Dual space of $L^p$ using existence of minimisers.

Question

Exercise 14 from Terence Tao's notes on Hilbert spaces(https://terrytao.wordpress.com/2009/01/17/254a-notes-5-hilbert-spaces/) wants me to show that when $1<p<\infty$, the dual space of $L^p(\mu)$ is $L^q(\mu)$ where $\mu$ is $\sigma-$finite and $q$ is the dual exponent of $p$. He wants me to do this using Exercise 11 and Proposition 1 which are as follows:

Proposition 1. (Existence of minimisers) Let $H$ be a Hilbert space, let $K$ be a non-empty closed convex subset of $H$, and let $x$ be a point in $H$. Then there exists a unique $y$ in $K$ that minimises the distance $\|y-x\|$ to $x$. Furthermore, for any other $z$ in $K$, we have $\hbox{Re} \langle z-y, y-x \rangle \geq 0$.

Exercise 11. Using the Hanner inequalities (Exercise 6), show that Proposition 1 also holds for the $L^p$ spaces as long as $1 < p < \infty$. (The specific feature of the $L^p$ spaces that is allowing this is known as uniform convexity.) Give counterexamples to show that the propsition can fail for $L^1$ and for $L^\infty$.

I tried to do something similar to the proof of the Riesz Representation theorem for the dual of a Hilbert space but have been unable to bring in $L^q$ into the picture. Specifically, let $S$ be the closed subspace of $L^p$ which is the kernel of a given linear functional $\lambda$ on $L^p$. We choose a subspace $M$ such that $L^p$ is the direct sum of $M$ and $S$. Now, $M$ has to be one dimensional because else we can find a non zero combination of linearly independent vectors in $M$ such that $\lambda$ assigns them the value $0$. I have no idea if anything can be done after this.
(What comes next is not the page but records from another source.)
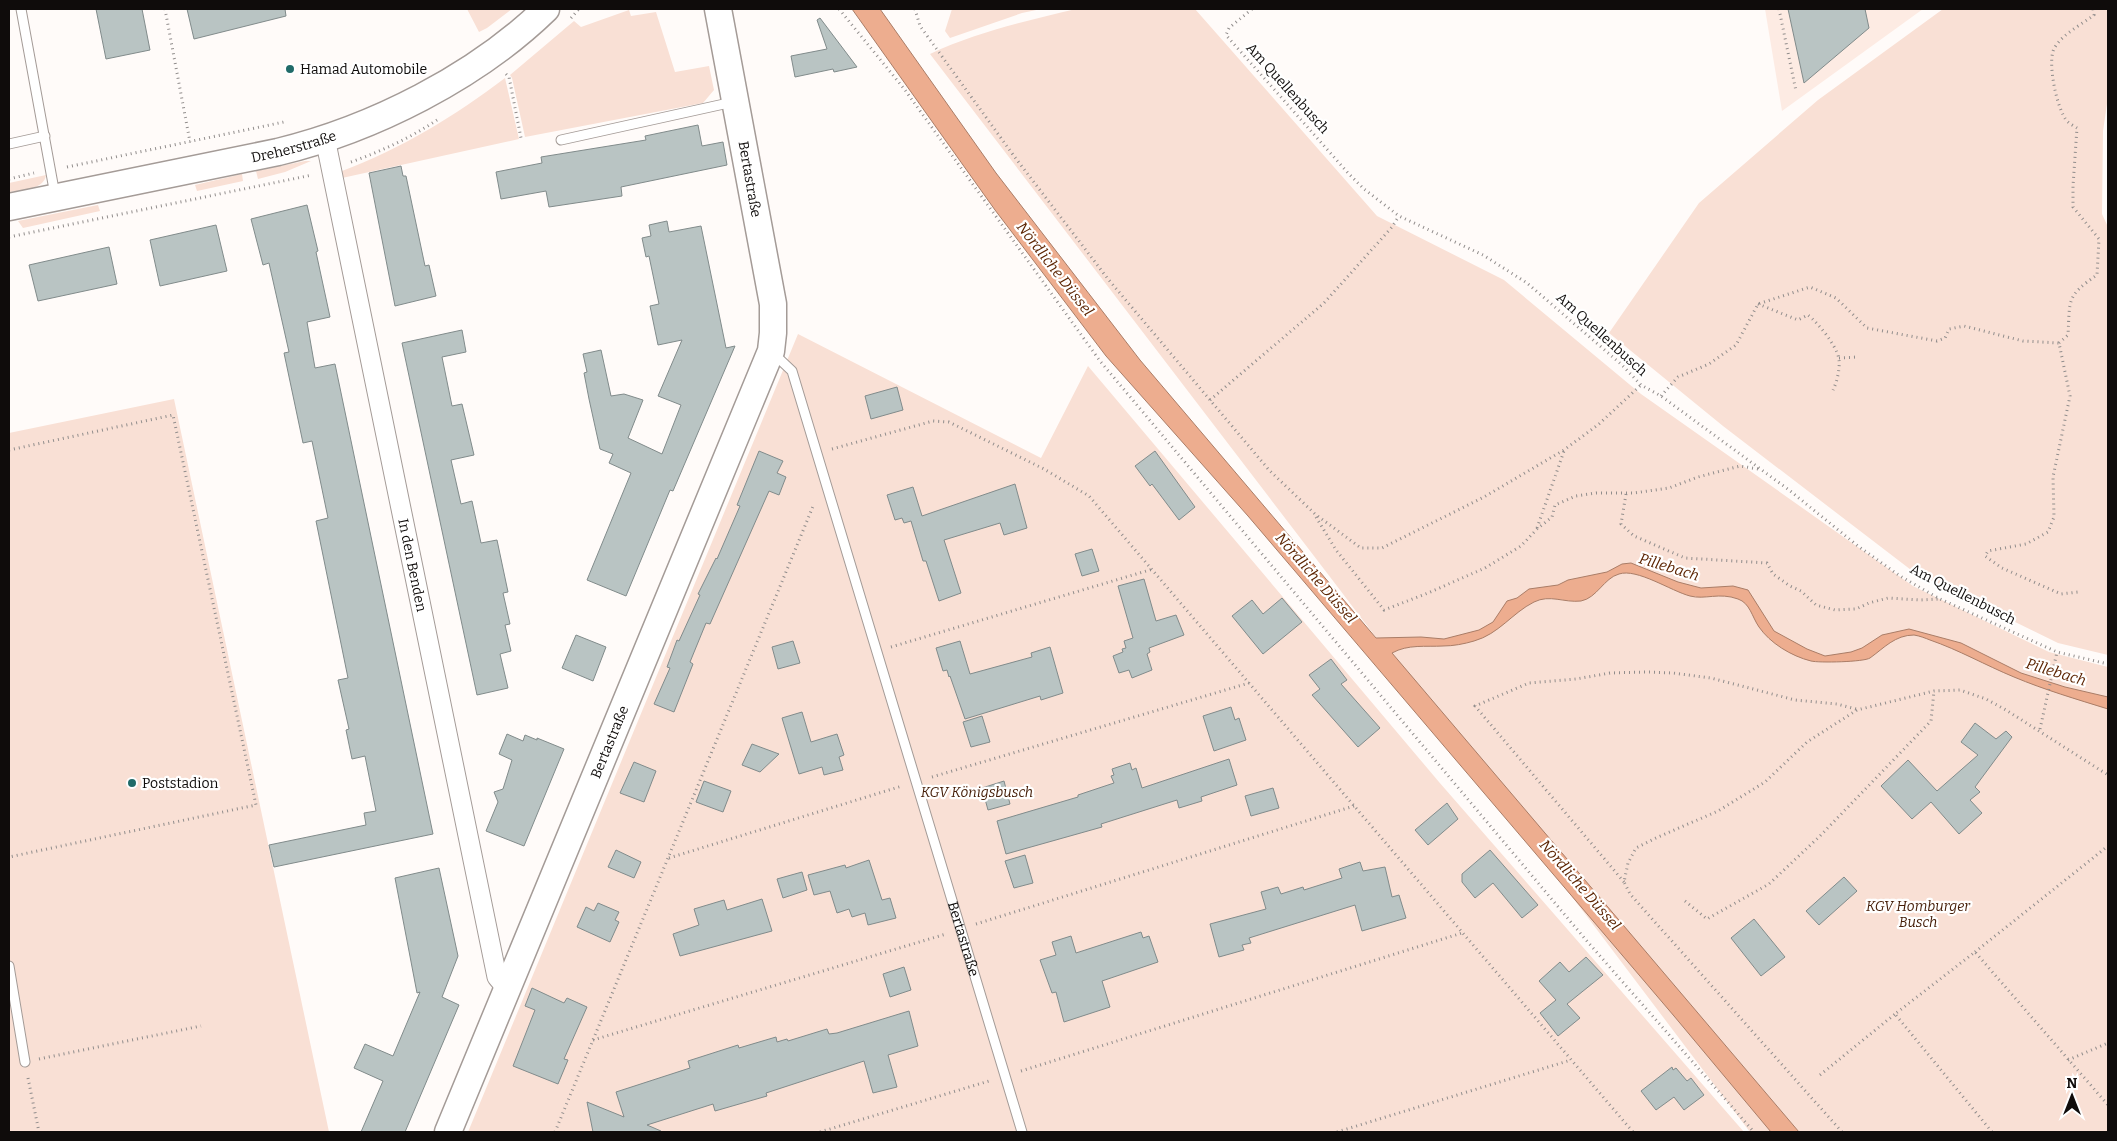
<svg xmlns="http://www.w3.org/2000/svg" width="2117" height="1141" font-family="Bitter,serif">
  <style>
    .built { fill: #fdebe3 }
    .green { fill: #f9e0d5 }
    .water { fill: #edad8f; stroke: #aa7d67 }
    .building { fill: #b9c4c3; stroke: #818b8b }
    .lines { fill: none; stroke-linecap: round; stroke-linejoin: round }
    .lane-casing { stroke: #a49b97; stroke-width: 11 }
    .street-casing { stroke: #a49b97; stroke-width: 21 }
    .secondary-casing { stroke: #a49b97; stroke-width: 29 }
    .path { stroke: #918d8c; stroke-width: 3; stroke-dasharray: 1 4; stroke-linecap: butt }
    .lane { stroke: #fff; stroke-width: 9 }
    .street { stroke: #fff; stroke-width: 19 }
    .secondary { stroke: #fff; stroke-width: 26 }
    .poi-dot { fill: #206b69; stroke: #fff; stroke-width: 2 }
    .labels { text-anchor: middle; stroke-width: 4.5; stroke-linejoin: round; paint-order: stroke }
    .poi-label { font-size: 14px; fill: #0f0c0b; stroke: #fff; text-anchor: start }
    .street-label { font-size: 14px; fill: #0f0c0b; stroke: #fff }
    .park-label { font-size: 14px; font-style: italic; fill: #441c06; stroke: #fff }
    .water-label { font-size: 15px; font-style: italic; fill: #5b2301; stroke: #fff }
  </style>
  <rect width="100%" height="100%" fill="#fffbf9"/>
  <!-- built -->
  <path class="built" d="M1765 9H1923L1782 111Z"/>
  <!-- green -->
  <path class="green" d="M467 9H512L487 28 479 32Z
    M952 9H1041L1022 13 950 38 945 31Z
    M1076 9H1195L1377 216 1504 280 1641 394 1913 586 2049 652 2108 667V1132H1750L1340 590 930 54C977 32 1026 21 1076 9Z
    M1943 9H2108V97L2103 131 2102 214 2108 227V655L2058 643 1915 573 1723 426 1609 333 1699 203 1818 100Z
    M629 10 631 16 656 12 675 72 709 66 714 90 703 103 525 137 512 78 510 75 574 21 581 27Z
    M505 78 519 139 342 178V171C401 149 455 116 505 78Z
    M305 161H311L285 172 258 179 256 171Z
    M242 174 243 181 197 191 195 185Z
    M46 175C44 190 21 190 9 192V183Z
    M98 205 100 211 23 228 18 221Z
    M798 334 1041 458 1088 366 1439 782 1744 1132H468Z
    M174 399 329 1132H9V433Z"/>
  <!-- water -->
  <path class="water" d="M852 9H880L996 173 1140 360 1376 638 1421 637 1444 639 1479 630 1493 622 1507 601 1517 598 1529 589 1558 585 1568 580 1607 572 1622 564 1631 563 1678 582 1701 588 1733 586 1748 590 1774 631 1807 649 1825 656 1851 652 1862 648 1882 635 1909 629 1961 643 2021 673 2065 687 2108 697V709C2076 699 2045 690 2014 677 1985 665 1959 650 1930 640 1925 638 1920 636 1914 635 1895 635 1884 648 1870 658 1864 662 1819 663 1811 661 1791 656 1770 643 1759 627 1752 617 1750 603 1738 599 1719 592 1705 600 1690 596 1671 591 1637 568 1619 574 1604 578 1597 598 1581 601 1564 603 1550 594 1534 602 1512 613 1499 634 1474 641 1464 644 1453 646 1443 646 1426 647 1408 644 1392 653L1799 1132H1771L1674 1016 1248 516 1106 356 995 210Z"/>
  <!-- building -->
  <path class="building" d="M96 9H142L150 50 106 59Z
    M187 9H285L286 16 194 39Z
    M1788 9H1865L1869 28 1804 83Z
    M820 18 857 67 834 72 833 69 795 77 791 56 827 49 817 20Z
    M698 125 702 146 723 142 727 165 621 187 622 196 549 207 546 191 501 199 496 172 542 163 541 157 646 140 645 136Z
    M401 166 403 176H406L425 266 429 265 436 296 395 306 369 173Z
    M307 205 318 251 316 252 330 317 307 322 315 368 335 364 433 834 274 867 269 845 366 825 364 813 376 811 365 756 352 759 346 730 349 729 338 680 348 678 316 521 328 518 312 441 303 443 284 353 289 352 269 263 263 265 251 219Z
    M667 221 669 232 701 226 726 348 735 346 673 491 670 490 626 596 587 580 631 473 609 463 613 454 600 449 589 399 584 373 587 372 583 354 601 350 611 396 624 394 643 400 628 438 662 454 681 405 658 396 682 340 658 345 650 306 659 304 649 256 646 257 642 238 651 236 649 225Z
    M216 225 227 271 160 286 150 240Z
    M109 247 117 284 38 301 29 265Z
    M462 330 466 352 442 357 452 406 462 404 474 455 451 460 461 504 472 501 481 543 497 540 508 592 503 593 510 624 505 625 511 651 500 654 508 688 477 695 402 343Z
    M897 387 903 410 871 419 865 396Z
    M759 451 783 461 777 473 786 477 779 495 769 491 710 624 706 623 690 662 693 664 674 712 654 704 670 668 667 667 677 640 679 641 700 595 698 594 716 558 717 559 740 506 737 505Z
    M1155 451 1195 507 1179 520 1152 484 1150 486 1135 466Z
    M1015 484 1027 528 1004 535 1000 523 944 540 961 593 939 601 926 561H923L911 521 904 523 902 518 895 520 887 495 913 487 922 516Z
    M1092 549 1099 571 1082 576 1075 554Z
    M1144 579 1156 621 1176 615 1184 635 1149 648 1150 652 1147 654 1152 670 1132 678 1129 670 1119 673 1113 656 1123 652 1122 649 1126 648 1124 641 1133 638 1118 586Z
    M1282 598 1302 622 1263 654 1232 616 1252 600 1263 614Z
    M576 635 606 647 593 681 562 668Z
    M793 641 800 663 778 669 772 647Z
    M960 641 970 674 1032 657 1031 653 1050 647 1063 693 1041 700 1040 696 965 719 950 676 949 677 947 670 943 671 936 648Z
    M1331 659 1347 680 1341 684 1380 728 1358 747 1312 695 1320 689 1309 675Z
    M1231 707 1235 720 1239 718 1246 740 1214 751 1203 716Z
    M802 712 811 742 837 734 844 755 839 757 843 770 824 775 822 767 799 774 782 718Z
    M982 716 990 742 971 747 963 722Z
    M1975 723 1996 739 2006 731 2012 737 1975 787 1980 792 1970 800 1982 813 1959 834 1931 802 1912 819 1881 786 1908 760 1937 791 1978 755 1961 742Z
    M507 734 523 741 525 735 537 740V738L564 749 524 846 486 831 498 802 494 792 503 789 512 760 499 754Z
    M752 744 779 754 760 772 742 765Z
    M1229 759 1237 785 1201 797 1202 801 1179 808 1177 800 1101 824 1102 827 1006 854 997 821 1078 797V795L1114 783 1111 776 1114 775 1112 769 1130 763 1132 770 1136 768 1142 788Z
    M634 762 656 771 644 802 620 793Z
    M704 781 731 791 723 812 696 802Z
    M1004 781 1010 804 988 810 982 788Z
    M1273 788 1279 808 1251 816 1245 796Z
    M1447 803 1458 819 1428 845 1415 830Z
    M616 850 641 862 634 878 608 867Z
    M1490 850 1538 905 1522 918 1493 883 1475 898 1462 882V874Z
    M1025 855 1033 883 1014 888 1005 861Z
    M869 860 882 900 890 898 896 918 868 925 865 913 852 917 849 909 837 913 830 891 814 895 808 875 845 865 846 868Z
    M1360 862 1363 871 1385 867 1392 897 1399 895 1406 918 1362 931 1355 905 1249 938 1251 943 1242 945 1244 950 1219 957 1210 924 1266 909 1261 892 1278 887 1281 894 1303 887 1304 890 1342 878 1339 869Z
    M439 868 458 956 442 997 459 1005 405 1132H361L383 1081 354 1068 365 1044 393 1056 420 992 417 993 395 878Z
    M802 872 807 890 783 898 777 879Z
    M1844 877 1857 891 1819 925 1806 911Z
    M762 899 772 931 680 956 673 934 699 925 694 909 724 900 727 910Z
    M598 903 619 912 615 920 619 922 610 942 577 927 586 907 594 911Z
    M1754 919 1785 957 1761 976 1731 938Z
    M1141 932 1143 938 1149 936 1158 962 1102 981 1110 1007 1064 1022 1056 992 1052 993 1040 960 1056 955 1052 942 1071 936 1076 953Z
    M1586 957 1603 975 1567 1004 1580 1018 1558 1036 1540 1013 1556 1000 1539 981 1560 962 1569 972Z
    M904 967 911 990 890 997 883 974Z
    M532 988 564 1003 567 998 587 1007 564 1059 568 1060 558 1084 513 1066 535 1010 525 1006Z
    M909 1011 918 1046 888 1055 897 1087 873 1093 864 1061 766 1093 767 1096 715 1111 713 1104 647 1125 661 1131 660 1132H593L587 1102 624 1117 616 1092 690 1068 688 1061 738 1045 739 1048 776 1037 777 1042 787 1039 788 1041 827 1029 829 1034 837 1033Z
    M1672 1067 1673 1070 1676 1068 1687 1081 1691 1078 1704 1095 1684 1110 1674 1097 1656 1110 1641 1091Z"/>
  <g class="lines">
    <!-- lane casing -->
    <g class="lane-casing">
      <g id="lane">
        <path d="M21 9 55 195"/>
        <path d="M561 140 733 102"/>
        <path d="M9 144 45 136"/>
        <path id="s1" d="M774 354 792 371 1022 1132"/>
        <path d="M9 966 25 1062"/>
      </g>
    </g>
    <!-- street casing -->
    <g class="street-casing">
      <g id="street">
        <path id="s2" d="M325 138 497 977 507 989"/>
      </g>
    </g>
    <!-- secondary casing -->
    <g class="secondary-casing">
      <g id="secondary">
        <path id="s3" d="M9 207 278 152C373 129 476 77 546 9"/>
        <path id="s4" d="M448 1132 771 351 773 333V304L718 9"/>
      </g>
    </g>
    <!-- path -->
    <path class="path" d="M165 9 190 142
      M839 9 905 90 1100 361 1586 940 1754 1132
      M915 9 920 26 1014 156 1108 279 1269 470 1315 514 1361 548H1382L1484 497 1564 450 1599 424 1641 385
      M1252 9 1229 28 1226 35 1348 173 1364 189 1399 216 1483 255 1527 283 1622 365 1641 385 1661 396 1789 490 1858 546 1900 576 1940 599 2057 652 2108 664
      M1779 9 1796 91
      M571 18 579 9
      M506 74 509 77 521 138
      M351 162C382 151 410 138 437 120
      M67 167 284 122
      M9 179 34 173
      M9 237 312 175
      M1758 304 1798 320 1808 315C1818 323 1838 347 1839 360 1840 369 1837 382 1833 390
      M2059 343 2068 335C2070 300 2066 296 2097 275L2099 239 2073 207V186L2077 128C2074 126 2070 124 2067 121 2057 110 2046 59 2055 47 2064 33 2081 25 2094 15L2093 9
      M1839 358 1857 357
      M1661 396 1678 377 1709 364 1736 345 1758 304 1810 287 1836 298 1867 328 1937 341 1945 338 1949 329 1964 326 2023 341 2059 343 2070 396 2053 477 2054 517 2048 532 2026 544 1988 551 1985 556 2002 568 2061 594 2078 592
      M1210 400 1324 303 1392 227 1399 216
      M832 449 933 421 949 422 1044 469 1089 496 1633 1132
      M9 450 173 415 256 805 9 857
      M1626 494 1621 524 1634 536 1685 558 1767 563 1773 574 1790 586 1801 591 1816 605 1835 610 1856 609 1869 603 1888 598 1920 600 1940 599
      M1316 517 1336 550 1384 610 1428 593 1485 568 1521 546 1537 529 1552 517 1555 505 1576 496 1596 493H1634L1669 488 1698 477 1740 466 1758 469
      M1537 528 1564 451
      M891 647 1153 569
      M2040 729 2057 652
      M932 777 1249 683
      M669 858 902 786
      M1624 882 1475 706 1529 683 1576 679 1610 673 1647 672 1673 673 1711 678 1795 700 1837 704 1856 709
      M1685 901 1707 919 1769 884 1820 836 1931 721 1934 691
      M976 924 1354 806
      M1975 952 2108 846
      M593 1040 946 934
      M39 1059 201 1026
      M2068 1060 2108 1043
      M1021 1071 1462 933
      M1820 1075 1895 1014
      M28 1078 39 1132
      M555 1132 814 504
      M820 1132 989 1081
      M1337 1132 1571 1060
      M1842 1132 1630 894 1624 882 1628 863 1636 848 1656 838 1718 811 1765 782 1807 742 1857 710 1934 691 1960 690 1986 699 2006 710 2108 775
      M1992 1132 1895 1014 1975 952 2108 1105"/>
    <!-- lane -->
    <use href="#lane" class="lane"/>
    <!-- street -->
    <use href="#street" class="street"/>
    <!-- secondary -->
    <use href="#secondary" class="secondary"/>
  </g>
  <!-- markers -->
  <g class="poi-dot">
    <circle cx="290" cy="69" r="5"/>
    <circle cx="132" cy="783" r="5"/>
  </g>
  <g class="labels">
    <!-- poi labels -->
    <g class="poi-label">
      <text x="300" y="74">Hamad Automobile</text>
      <text x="142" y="788">Poststadion</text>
    </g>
    <!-- street labels -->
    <g class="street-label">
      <text transform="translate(1288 88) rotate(48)" y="5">Am Quellenbusch</text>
      <text dy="5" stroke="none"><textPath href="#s3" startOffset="291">Dreherstraße</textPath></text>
      <text transform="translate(750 179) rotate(80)" y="5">Bertastraße</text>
      <text transform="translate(1602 334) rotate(42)" y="5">Am Quellenbusch</text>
      <text dy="5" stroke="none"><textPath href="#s2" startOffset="436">In den Benden</textPath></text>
      <text transform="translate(1963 594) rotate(27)" y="5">Am Quellenbusch</text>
      <text dy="5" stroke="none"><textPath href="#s4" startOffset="422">Bertastraße</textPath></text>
      <text dy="5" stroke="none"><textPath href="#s1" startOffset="618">Bertastraße</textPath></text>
    </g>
    <!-- park labels -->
    <g class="park-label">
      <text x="977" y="797">KGV Königsbusch</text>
      <text x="1918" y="911">KGV Homburger<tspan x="1918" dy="16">Busch</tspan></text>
    </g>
    <!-- water labels -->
    <g class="water-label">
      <text transform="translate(1055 269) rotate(52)" y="5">Nördliche Düssel</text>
      <text transform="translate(1669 567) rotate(17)" y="5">Pillebach</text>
      <text transform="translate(1316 578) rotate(49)" y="5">Nördliche Düssel</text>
      <text transform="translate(2056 672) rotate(17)" y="5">Pillebach</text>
      <text transform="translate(1580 885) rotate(49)" y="5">Nördliche Düssel</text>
    </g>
  </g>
  <!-- border -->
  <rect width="2117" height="1141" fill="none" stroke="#0f0c0b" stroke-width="20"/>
  <!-- north arrow -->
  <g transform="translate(2072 1096)" stroke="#ffffff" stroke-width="4" paint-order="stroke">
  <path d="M0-4L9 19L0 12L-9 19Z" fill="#0f0c0b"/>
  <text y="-8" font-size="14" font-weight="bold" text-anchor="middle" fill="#0f0c0b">N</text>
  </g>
</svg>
Another thing I tried was to consider the linear transformation $T:L^q\rightarrow(L^p)^*$ which maps $g$ to the linear functional $\lambda_g(f)=\int fgd\mu$. Now, we let $S$ be the closed subspace $T(L^q)$. Proposition 1 says that to any continuous linear functional $\lambda$, there exists a closest functional in $S$. Hence, I need to show that if I have a specific $\lambda_g$ as an approximation to $\lambda$, I can always make the approximation a bit better(hence weaker than showing that $S$ is dense) by considering some $\lambda_h$ such that $h$ differs from $g$ on atleast a set of measure zero, to qualify as a different $L^q$ function. Hence, I need to somehow modify $g$ to reduce the quantity $\text{sup}\{|\lambda(f)-\int fgd\mu|:\|f\|=1\}$, but I am unable to tackle the problem that if I modify $g$ keeping some specific $f$ in mind, another $f$ might increase the value to keep the supremum from decreasing.

Answer 1

Here is the idea you shall follow. Given any $\Lambda \in (L^p(\mu))'$. We need to fix some $f_1\in L^p(\mu)\backslash Ker{\Lambda}$. Since $L^p(\mu)$ is uniformly convex, we can find a minimizer $h_0\in Ker{\Lambda}$ such that $$ \|h_0-f_1\|_p\leq \|f-f_1\|_p\quad \forall\, f\in Ker{\Lambda}. $$ (see result below) Then, we have $$ \langle |h_0-f_1|^{p-2}(h_0-f_1),f \rangle =0\,\, f\in Ker{\Lambda} $$ because $\varphi(t)=\|h_0-f_1+tf\|$ attains minimum at $t=0$. We put $g_1=|h_0-f_1|^{p-2}(h_0-f_1)$, which belongs to $L^q$, and recall that for any $f \in L^p(\mu)$, we can find $\alpha$ and $f_2\in Ker(\Lambda)$ such that $$ f=\alpha (h_0-f_1)+ f_2 \,\,\, \alpha=\frac{\Lambda f}{\Lambda (h_0-f_1)} $$ Then we have $$ \int f \bar{g_1}d\mu= \int f_2 \bar{g_1}+\alpha\int |h_0-f_1|^p=\alpha\int |h_0-f_1|^p, $$ which implies that $$ \Lambda f= \frac{\Lambda(h_0-f_1)}{\|h_0-f_1\|_p^p}\int f \bar g_1d\mu. $$ Therefore $g= \frac{\Lambda(h_0-f_1)}{\|h_0-f_1\|_p^p} \bar g_1$ satisfies $$ \Lambda f =\int f \bar{g_1}$$ This completes the proof.

A normed space is called uniformly convex if for any two unit vectors satisfying $\|x-y\|\geq \epsilon$ for some $ε ∈ (0, 1)$, there exists some θ ∈ (0, 1) depending on ε only such that |(x + y)/2| ≤ 1 − θ.